▶ Exercise prompt: Write out the data word for word and omit every picture.

▶ Data shown:

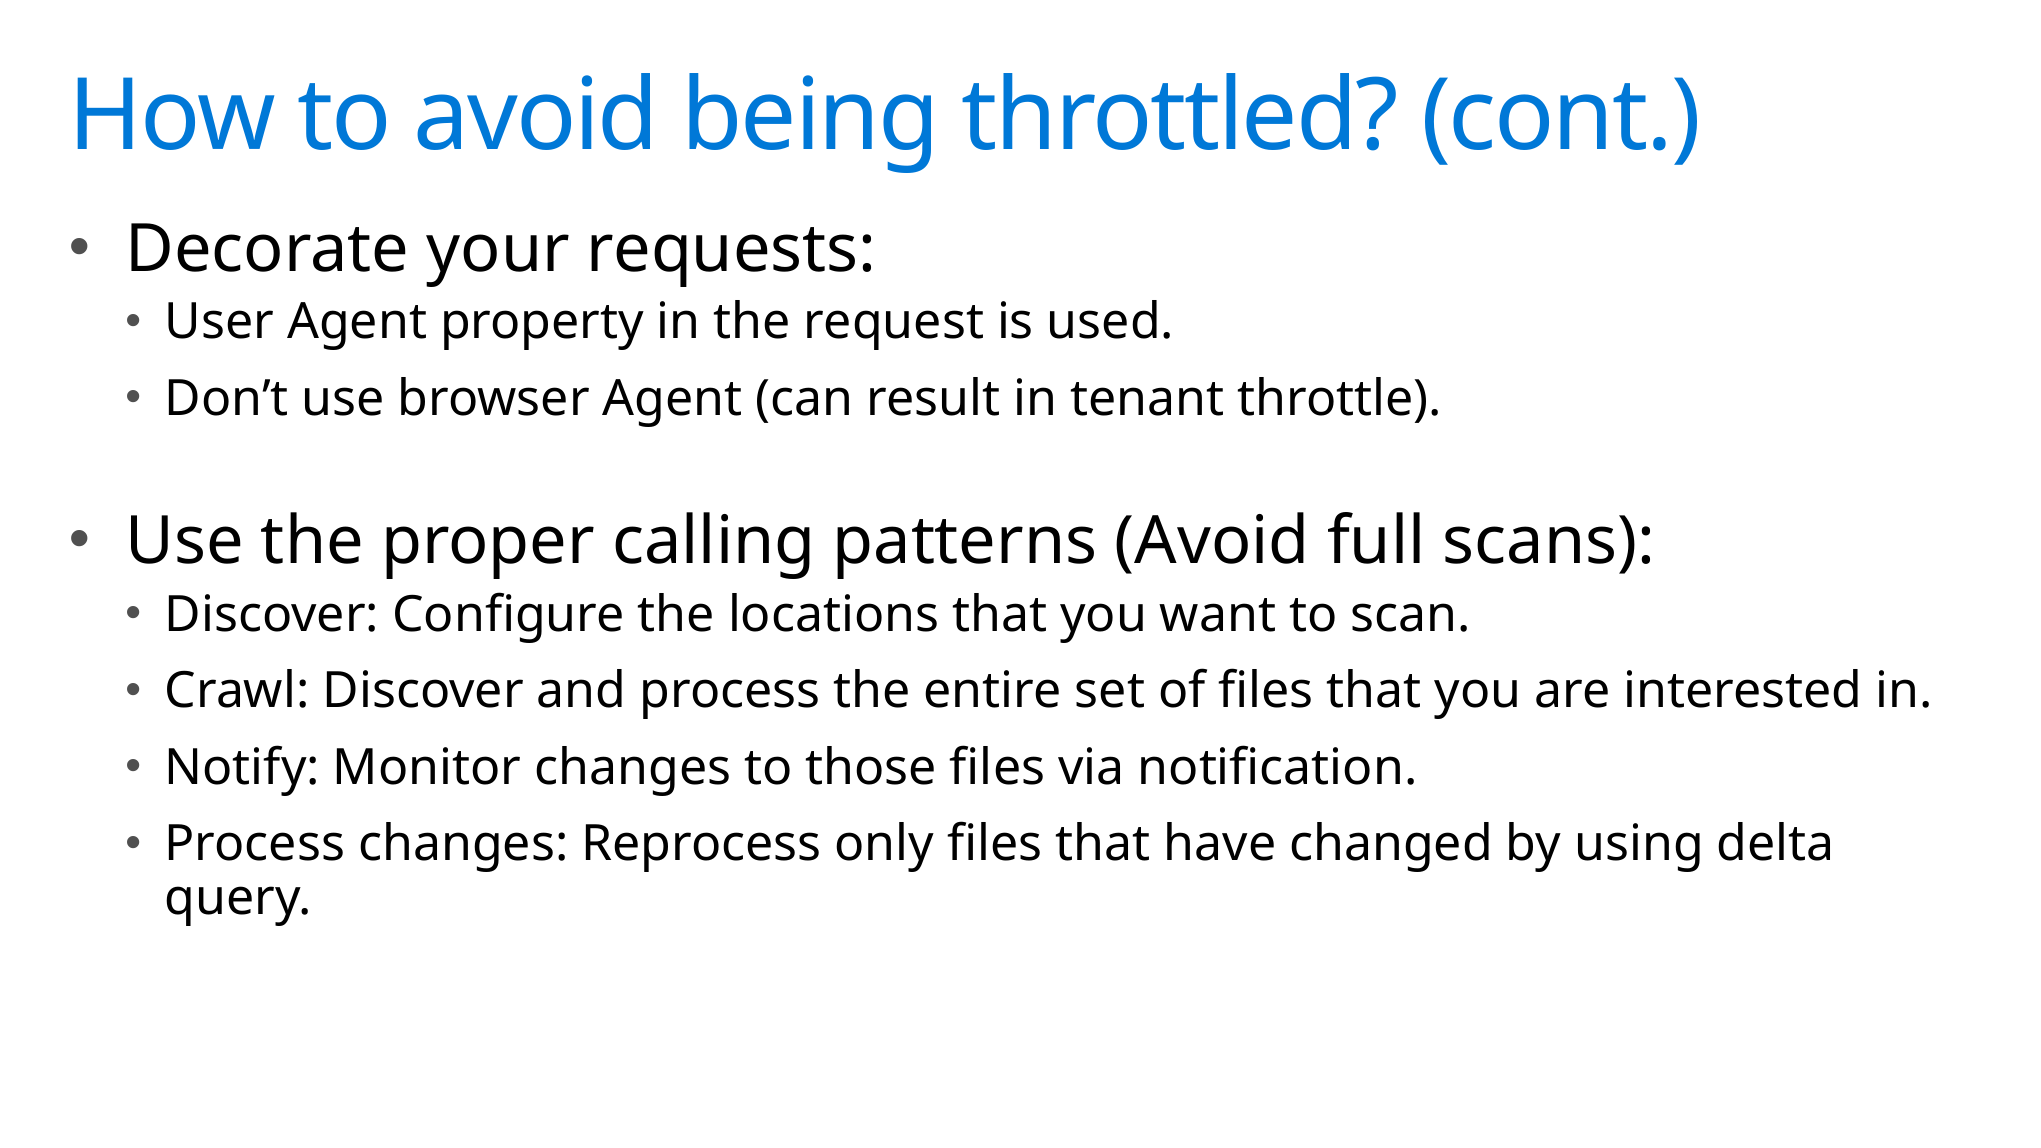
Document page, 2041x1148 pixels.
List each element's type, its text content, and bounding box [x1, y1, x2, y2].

list Decorate your requests: User Agent property in the request is used. Don’t use browser Agent (can result in tenant throttle). Use the proper calling patterns (Avoid full scans): Discover: Configure the locations that you want to scan. Crawl: Discover and process the entire set of files that you are interested in. Notify: Monitor changes to those files via notification. Process changes: Reprocess only files that have changed by using delta query. [45, 198, 1996, 909]
title How to avoid being throttled? (cont.) [45, 48, 1996, 198]
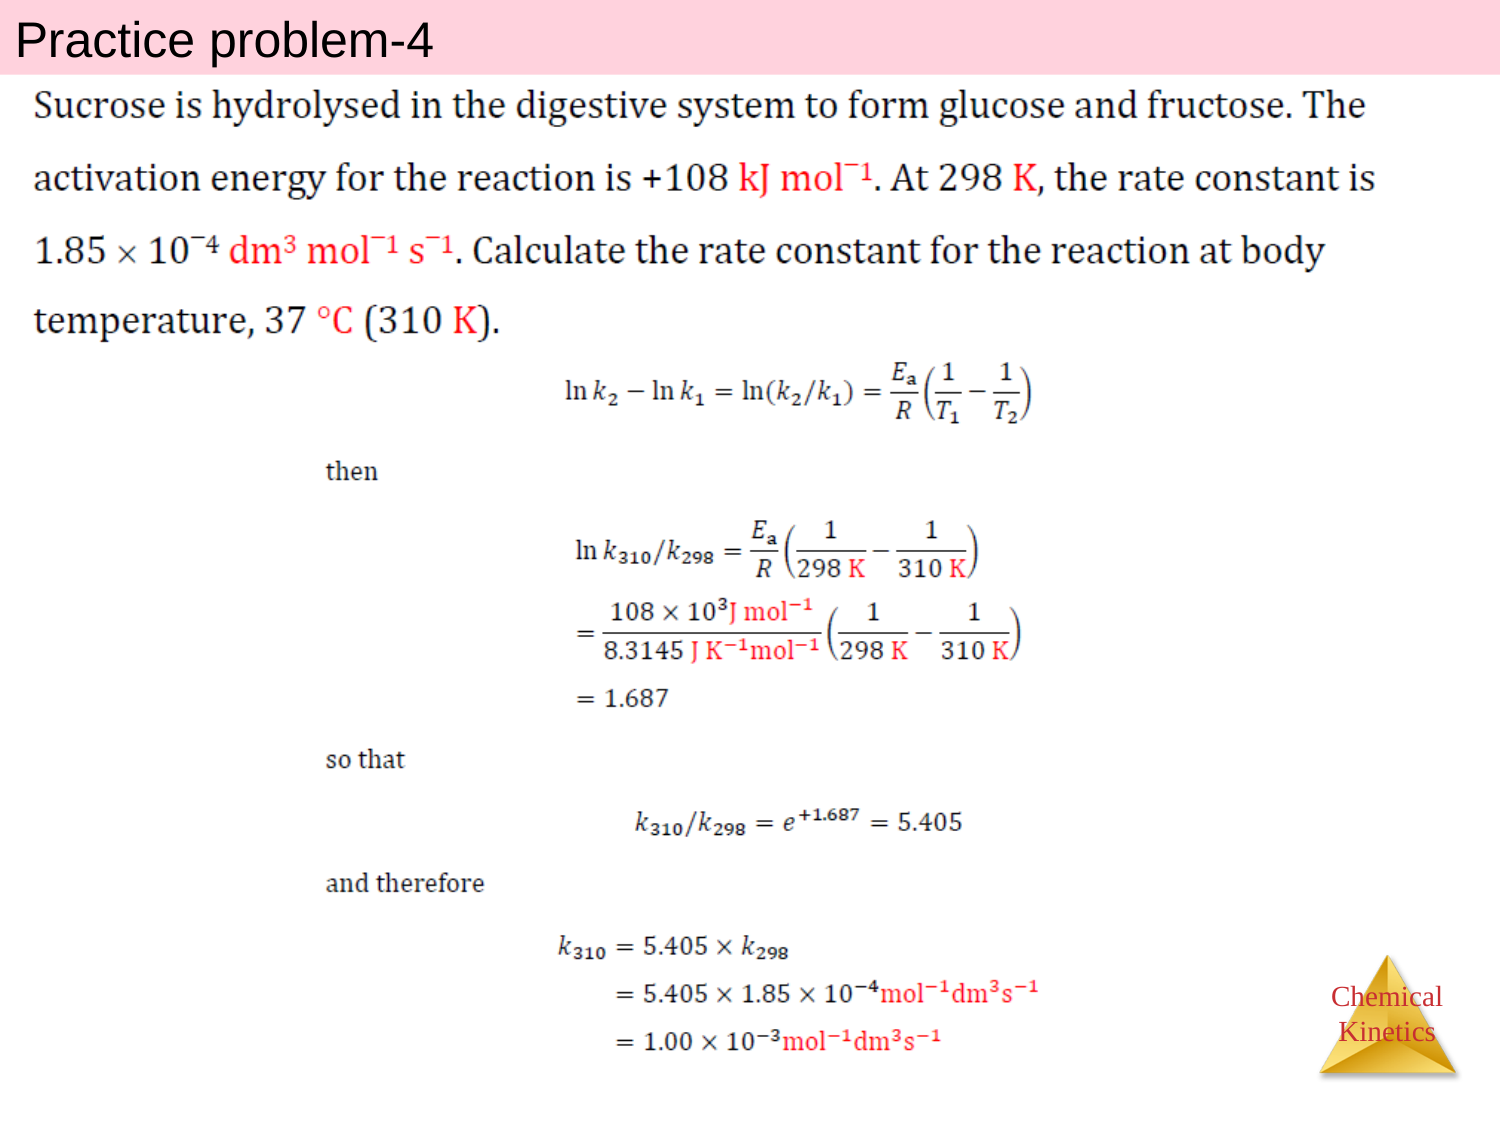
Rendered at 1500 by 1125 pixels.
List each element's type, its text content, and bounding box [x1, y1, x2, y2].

▶ Written response:
Document page, 2041x1148 pixels.
List each element's type, its text content, and bounding box [x1, y1, x2, y2].

list Decorate your requests: User Agent property in the request is used. Don’t use browser Agent (can result in tenant throttle). Use the proper calling patterns (Avoid full scans): Discover: Configure the locations that you want to scan. Crawl: Discover and process the entire set of files that you are interested in. Notify: Monitor changes to those files via notification. Process changes: Reprocess only files that have changed by using delta query. [45, 198, 1996, 909]
title How to avoid being throttled? (cont.) [45, 48, 1996, 198]
Rendered at 1500 by 1125 pixels.
List each element's type, its text content, and bounding box [x1, y1, x2, y2].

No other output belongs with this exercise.